(Stored data)
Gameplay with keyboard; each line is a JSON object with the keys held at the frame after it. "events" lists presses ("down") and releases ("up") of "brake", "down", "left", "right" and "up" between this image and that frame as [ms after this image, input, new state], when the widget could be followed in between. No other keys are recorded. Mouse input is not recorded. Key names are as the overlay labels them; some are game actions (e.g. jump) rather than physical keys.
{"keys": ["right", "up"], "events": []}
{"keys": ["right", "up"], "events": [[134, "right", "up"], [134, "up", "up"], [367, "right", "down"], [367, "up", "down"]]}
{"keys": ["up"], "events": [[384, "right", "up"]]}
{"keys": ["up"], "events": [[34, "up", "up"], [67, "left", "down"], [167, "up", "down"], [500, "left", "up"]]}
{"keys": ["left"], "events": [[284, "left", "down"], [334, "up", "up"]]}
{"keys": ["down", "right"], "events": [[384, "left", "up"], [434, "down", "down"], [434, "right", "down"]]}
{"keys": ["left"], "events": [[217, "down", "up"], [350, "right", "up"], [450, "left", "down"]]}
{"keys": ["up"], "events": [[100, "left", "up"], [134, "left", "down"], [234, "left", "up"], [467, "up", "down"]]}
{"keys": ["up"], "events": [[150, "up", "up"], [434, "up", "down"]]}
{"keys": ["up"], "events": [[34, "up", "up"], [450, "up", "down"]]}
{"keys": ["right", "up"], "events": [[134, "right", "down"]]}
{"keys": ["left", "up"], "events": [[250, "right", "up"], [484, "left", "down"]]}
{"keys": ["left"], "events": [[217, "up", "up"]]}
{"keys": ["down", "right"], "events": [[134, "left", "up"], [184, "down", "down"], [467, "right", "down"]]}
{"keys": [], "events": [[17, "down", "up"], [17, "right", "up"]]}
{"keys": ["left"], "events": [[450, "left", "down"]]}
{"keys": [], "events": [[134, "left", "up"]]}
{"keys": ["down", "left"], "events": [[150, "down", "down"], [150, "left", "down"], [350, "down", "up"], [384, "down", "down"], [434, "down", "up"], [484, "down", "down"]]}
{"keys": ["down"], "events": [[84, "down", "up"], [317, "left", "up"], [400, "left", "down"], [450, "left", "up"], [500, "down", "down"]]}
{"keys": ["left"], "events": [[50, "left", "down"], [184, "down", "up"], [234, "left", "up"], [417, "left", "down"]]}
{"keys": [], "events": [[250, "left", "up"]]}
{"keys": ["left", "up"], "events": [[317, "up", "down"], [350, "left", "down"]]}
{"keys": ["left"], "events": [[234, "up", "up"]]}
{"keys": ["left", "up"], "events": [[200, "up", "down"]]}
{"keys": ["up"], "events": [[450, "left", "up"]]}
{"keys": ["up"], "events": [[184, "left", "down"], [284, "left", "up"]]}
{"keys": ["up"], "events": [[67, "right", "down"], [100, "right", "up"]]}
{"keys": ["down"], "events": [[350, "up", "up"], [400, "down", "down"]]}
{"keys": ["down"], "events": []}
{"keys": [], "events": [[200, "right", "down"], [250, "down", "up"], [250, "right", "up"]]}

▸ Problem description
An exact copy of every record above is needed. Write it out word for word.

▸ Exercise solution
Gameplay with keyboard; each line is a JSON object with the keys held at the frame after it. "events" lists presses ("down") and releases ("up") of "brake", "down", "left", "right" and "up" between this image and that frame as [ms after this image, input, new state], when the widget could be followed in between. No other keys are recorded. Mouse input is not recorded. Key names are as the overlay labels them; some are game actions (e.g. jump) rather than physical keys.
{"keys": ["right", "up"], "events": []}
{"keys": ["right", "up"], "events": [[134, "right", "up"], [134, "up", "up"], [367, "right", "down"], [367, "up", "down"]]}
{"keys": ["up"], "events": [[384, "right", "up"]]}
{"keys": ["up"], "events": [[34, "up", "up"], [67, "left", "down"], [167, "up", "down"], [500, "left", "up"]]}
{"keys": ["left"], "events": [[284, "left", "down"], [334, "up", "up"]]}
{"keys": ["down", "right"], "events": [[384, "left", "up"], [434, "down", "down"], [434, "right", "down"]]}
{"keys": ["left"], "events": [[217, "down", "up"], [350, "right", "up"], [450, "left", "down"]]}
{"keys": ["up"], "events": [[100, "left", "up"], [134, "left", "down"], [234, "left", "up"], [467, "up", "down"]]}
{"keys": ["up"], "events": [[150, "up", "up"], [434, "up", "down"]]}
{"keys": ["up"], "events": [[34, "up", "up"], [450, "up", "down"]]}
{"keys": ["right", "up"], "events": [[134, "right", "down"]]}
{"keys": ["left", "up"], "events": [[250, "right", "up"], [484, "left", "down"]]}
{"keys": ["left"], "events": [[217, "up", "up"]]}
{"keys": ["down", "right"], "events": [[134, "left", "up"], [184, "down", "down"], [467, "right", "down"]]}
{"keys": [], "events": [[17, "down", "up"], [17, "right", "up"]]}
{"keys": ["left"], "events": [[450, "left", "down"]]}
{"keys": [], "events": [[134, "left", "up"]]}
{"keys": ["down", "left"], "events": [[150, "down", "down"], [150, "left", "down"], [350, "down", "up"], [384, "down", "down"], [434, "down", "up"], [484, "down", "down"]]}
{"keys": ["down"], "events": [[84, "down", "up"], [317, "left", "up"], [400, "left", "down"], [450, "left", "up"], [500, "down", "down"]]}
{"keys": ["left"], "events": [[50, "left", "down"], [184, "down", "up"], [234, "left", "up"], [417, "left", "down"]]}
{"keys": [], "events": [[250, "left", "up"]]}
{"keys": ["left", "up"], "events": [[317, "up", "down"], [350, "left", "down"]]}
{"keys": ["left"], "events": [[234, "up", "up"]]}
{"keys": ["left", "up"], "events": [[200, "up", "down"]]}
{"keys": ["up"], "events": [[450, "left", "up"]]}
{"keys": ["up"], "events": [[184, "left", "down"], [284, "left", "up"]]}
{"keys": ["up"], "events": [[67, "right", "down"], [100, "right", "up"]]}
{"keys": ["down"], "events": [[350, "up", "up"], [400, "down", "down"]]}
{"keys": ["down"], "events": []}
{"keys": [], "events": [[200, "right", "down"], [250, "down", "up"], [250, "right", "up"]]}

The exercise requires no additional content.